### EXERCISE REQUIREMENTS
Every record that follows should be printed verbatim.

GIVEN INFORMATION Start Marker

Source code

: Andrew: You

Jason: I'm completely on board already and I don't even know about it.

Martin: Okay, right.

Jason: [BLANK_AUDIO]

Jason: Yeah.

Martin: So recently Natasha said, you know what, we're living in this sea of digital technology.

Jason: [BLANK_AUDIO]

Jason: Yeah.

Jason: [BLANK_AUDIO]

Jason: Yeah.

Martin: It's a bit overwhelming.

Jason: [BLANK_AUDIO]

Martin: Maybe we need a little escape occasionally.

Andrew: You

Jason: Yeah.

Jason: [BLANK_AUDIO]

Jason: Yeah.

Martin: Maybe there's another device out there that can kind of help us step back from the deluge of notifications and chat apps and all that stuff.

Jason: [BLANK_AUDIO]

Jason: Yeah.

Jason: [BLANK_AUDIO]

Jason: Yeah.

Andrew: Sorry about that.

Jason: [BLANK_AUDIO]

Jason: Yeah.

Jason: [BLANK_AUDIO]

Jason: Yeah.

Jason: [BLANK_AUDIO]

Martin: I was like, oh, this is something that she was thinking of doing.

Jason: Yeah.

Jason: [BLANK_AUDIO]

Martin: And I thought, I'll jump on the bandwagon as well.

GIVEN INFORMATION End Marker

### EXERCISE ANSWER
Source code

: Andrew: You

Jason: I'm completely on board already and I don't even know about it.

Martin: Okay, right.

Jason: [BLANK_AUDIO]

Jason: Yeah.

Martin: So recently Natasha said, you know what, we're living in this sea of digital technology.

Jason: [BLANK_AUDIO]

Jason: Yeah.

Jason: [BLANK_AUDIO]

Jason: Yeah.

Martin: It's a bit overwhelming.

Jason: [BLANK_AUDIO]

Martin: Maybe we need a little escape occasionally.

Andrew: You

Jason: Yeah.

Jason: [BLANK_AUDIO]

Jason: Yeah.

Martin: Maybe there's another device out there that can kind of help us step back from the deluge of notifications and chat apps and all that stuff.

Jason: [BLANK_AUDIO]

Jason: Yeah.

Jason: [BLANK_AUDIO]

Jason: Yeah.

Andrew: Sorry about that.

Jason: [BLANK_AUDIO]

Jason: Yeah.

Jason: [BLANK_AUDIO]

Jason: Yeah.

Jason: [BLANK_AUDIO]

Martin: I was like, oh, this is something that she was thinking of doing.

Jason: Yeah.

Jason: [BLANK_AUDIO]

Martin: And I thought, I'll jump on the bandwagon as well.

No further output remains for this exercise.